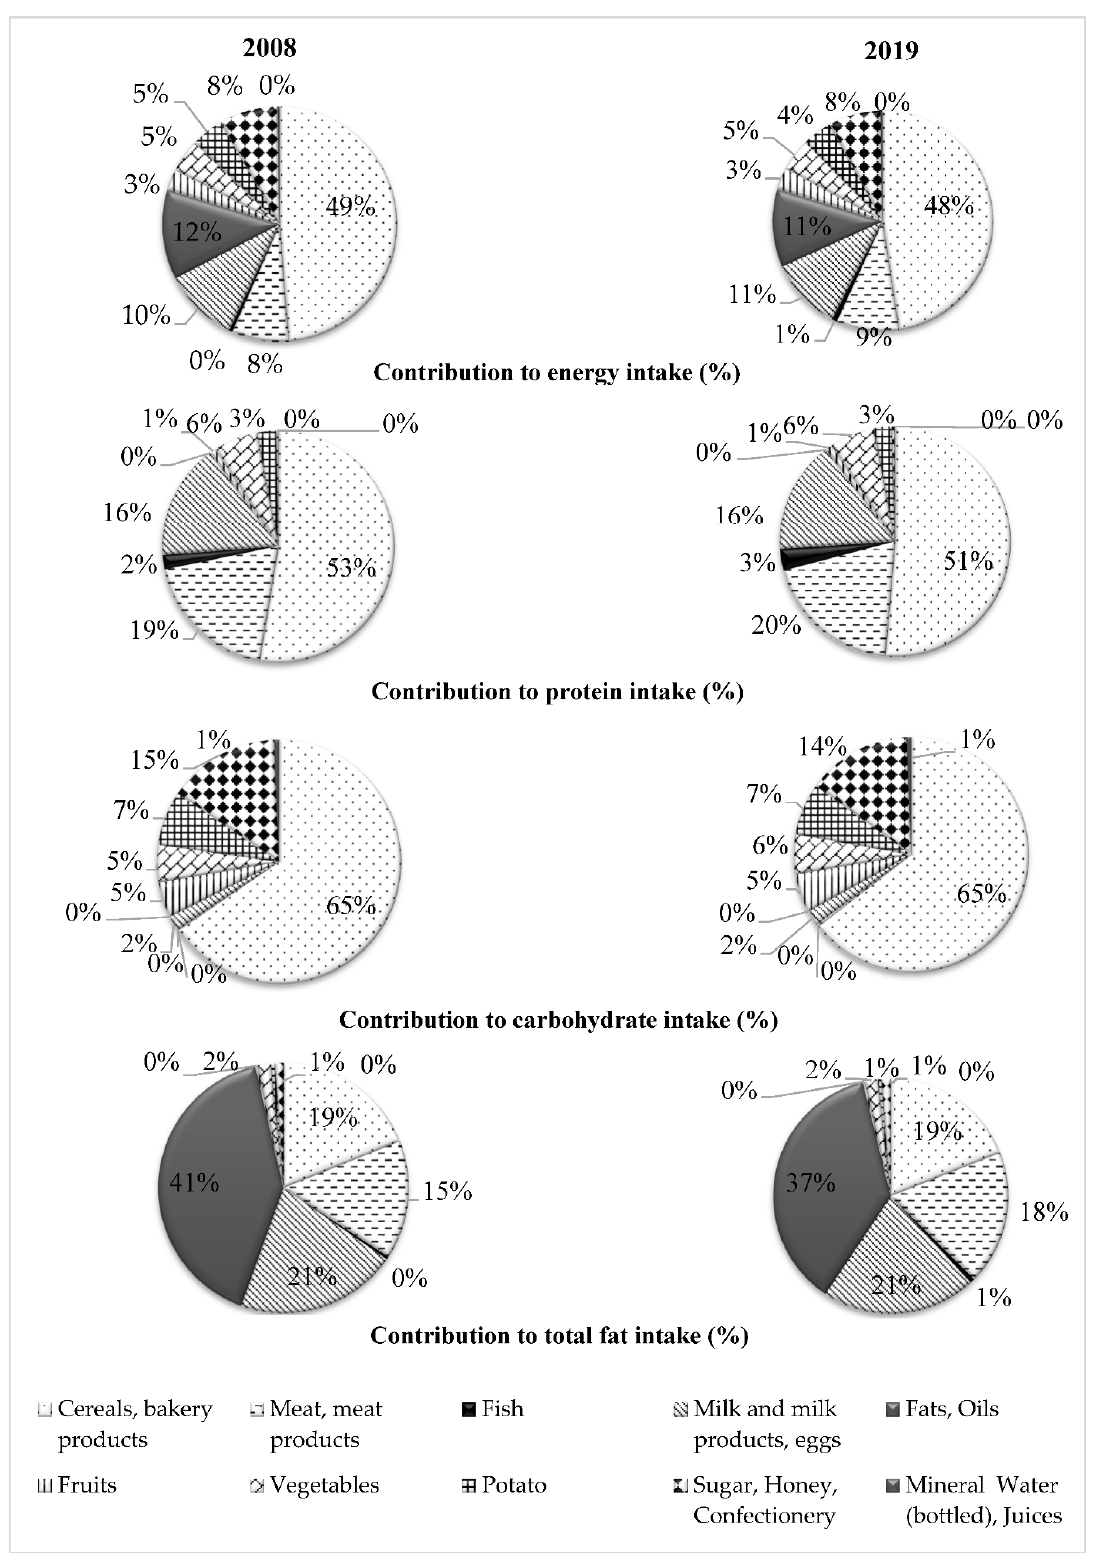
Figure 3. Contribution of food groups to energy and macronutrient intake (%). Armenia. 2008 and 2019.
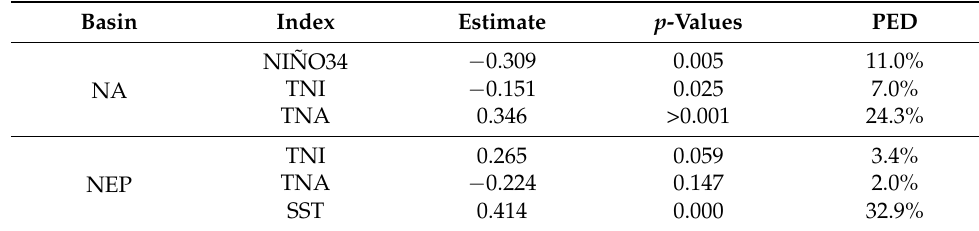
Table 2. Results from multivariate temporal analysis of MH occurrences.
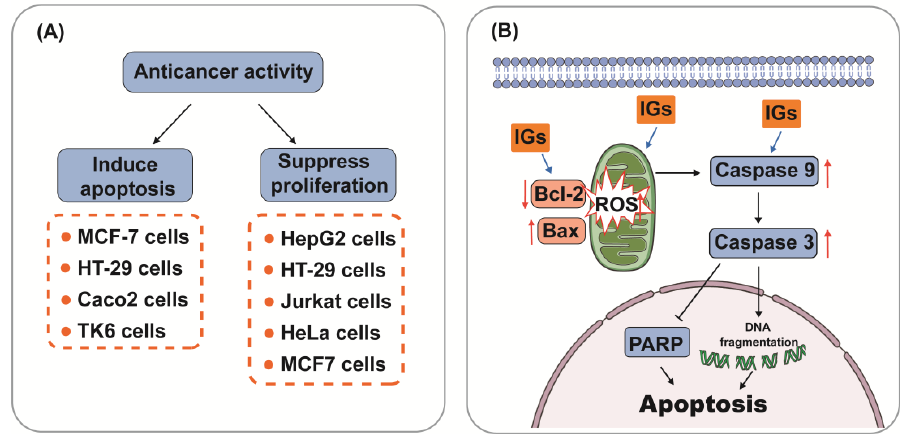
Figure 4. Anticancer activity ( A ) and mechanism of regulating the apoptotic pathway ( B ) of IGs. Furthermore, isorhamnetin 3- O -glucoside ( 4 ) (10 µ M) exerted its inhibitory effects on matrix metalloproteinase-9 and -2 in HT1080 human fibrosarcoma cells by interfering with activator protein-1 transcription factor binding [165]. Isorhamnetin-3,7-diglucoside ( 18 ) (50–100 µ g/mL) induced a 20% decrease in cancer intestinal cell survival through glycogen synthase kinase 3-beta regulation in intestinal cells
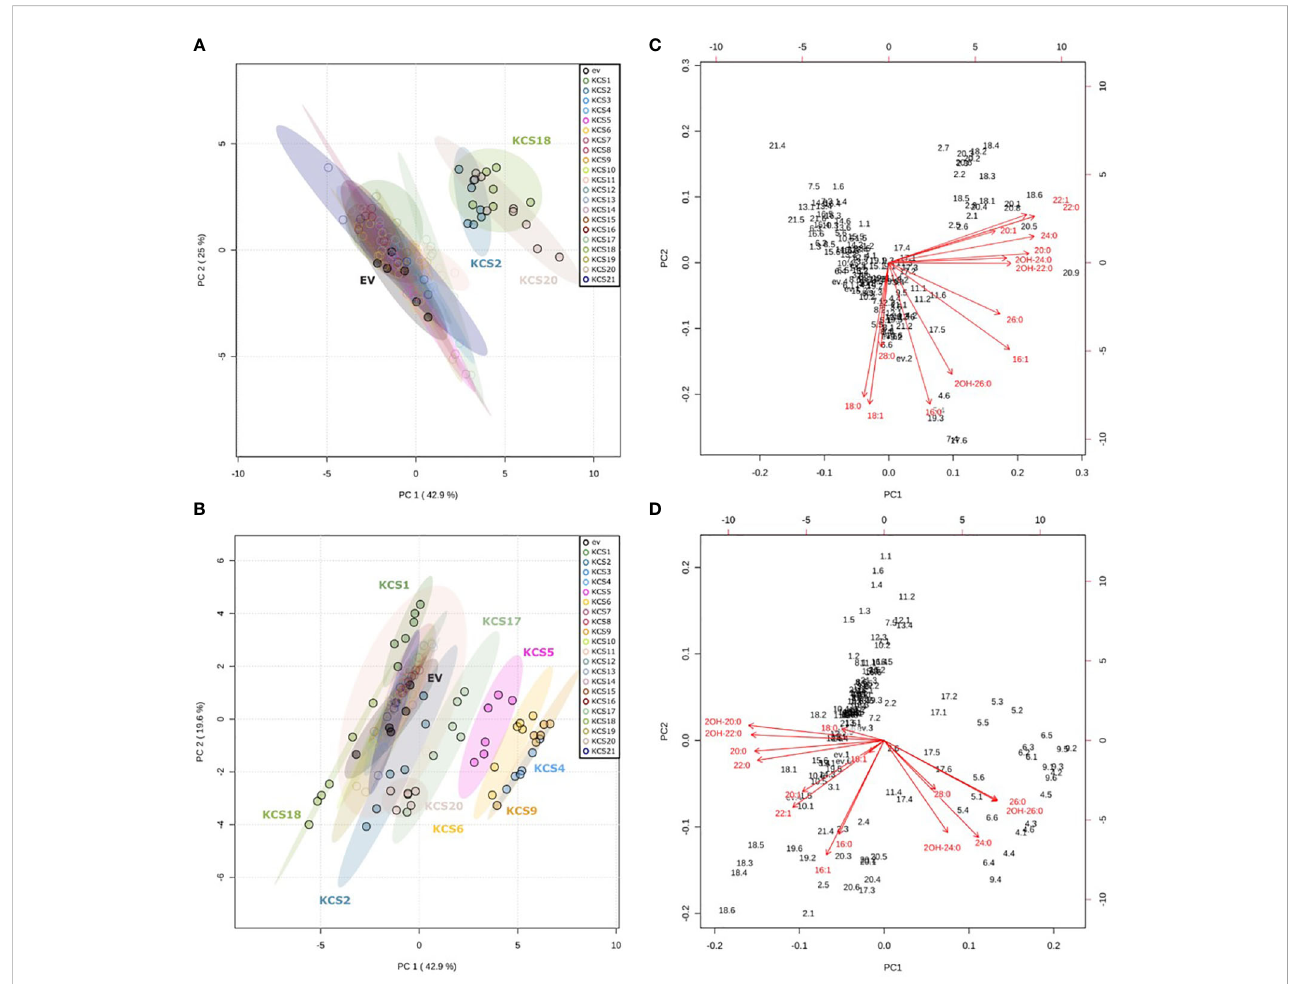
FIGURE 2 Principal component analysis (PCA) of the effect of KCS enzymes on FAMEs pro fi les after expression in InvSc1 TRIPLE and TRIPLE D elo3 strains. Scores obtained for the two fi rst principal components PC1 and PC2 in (A) InvSc1 TRIPLE and (B) InvSc1 TRIPLE D elo3 . Corresponding biplots in (C) InvSc1 TRIPLE and (D) InvSc1 TRIPLE D elo3 . The PCA analyses are of data presented in Figure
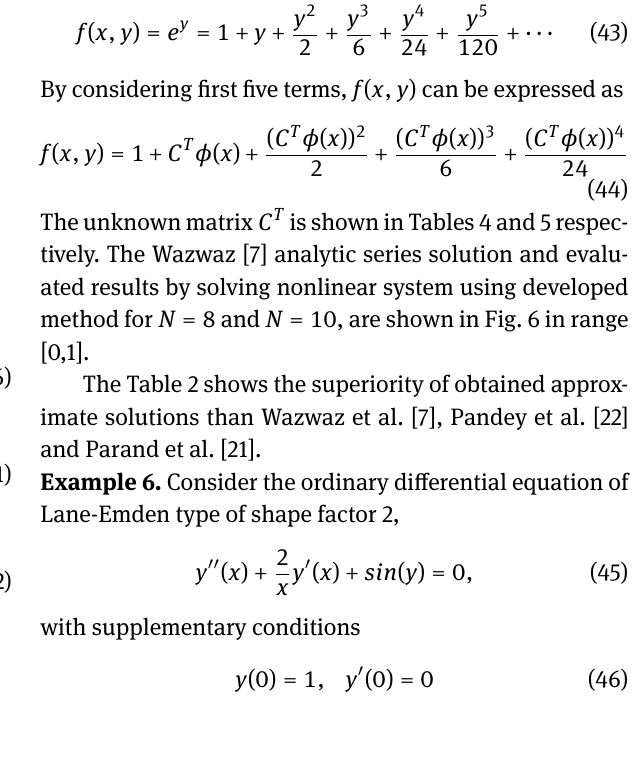
y ( x ) = C T ϕ ( x ) and f ( x , y ) = e y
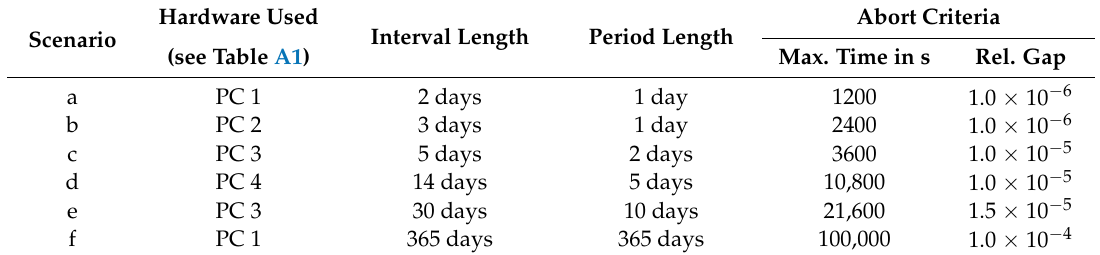
Table 1. Temporal configurations of the scenarios and abort criteria for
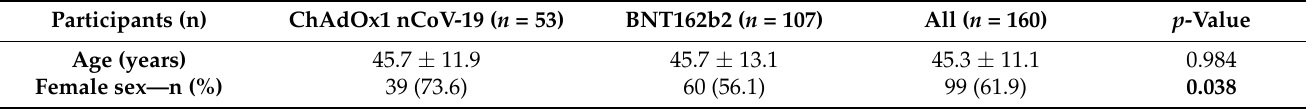
Table 1. Demographic characteristics of the vaccinated group.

- What this task involves:
The lines to set down run from the line with "Figure 4. Anticancer" up to and including the line with "Table 1. Temporal" in the entries above. Reproduce them exactly, with no pictures.

- Solution:
Figure 4. Anticancer activity ( A ) and mechanism of regulating the apoptotic pathway ( B ) of IGs. Furthermore, isorhamnetin 3- O -glucoside ( 4 ) (10 µ M) exerted its inhibitory effects on matrix metalloproteinase-9 and -2 in HT1080 human fibrosarcoma cells by interfering with activator protein-1 transcription factor binding [165]. Isorhamnetin-3,7-diglucoside ( 18 ) (50–100 µ g/mL) induced a 20% decrease in cancer intestinal cell survival through glycogen synthase kinase 3-beta regulation in intestinal cells
FIGURE 2 Principal component analysis (PCA) of the effect of KCS enzymes on FAMEs pro fi les after expression in InvSc1 TRIPLE and TRIPLE D elo3 strains. Scores obtained for the two fi rst principal components PC1 and PC2 in (A) InvSc1 TRIPLE and (B) InvSc1 TRIPLE D elo3 . Corresponding biplots in (C) InvSc1 TRIPLE and (D) InvSc1 TRIPLE D elo3 . The PCA analyses are of data presented in Figure
y ( x ) = C T ϕ ( x ) and f ( x , y ) = e y
Table 1. Temporal configurations of the scenarios and abort criteria for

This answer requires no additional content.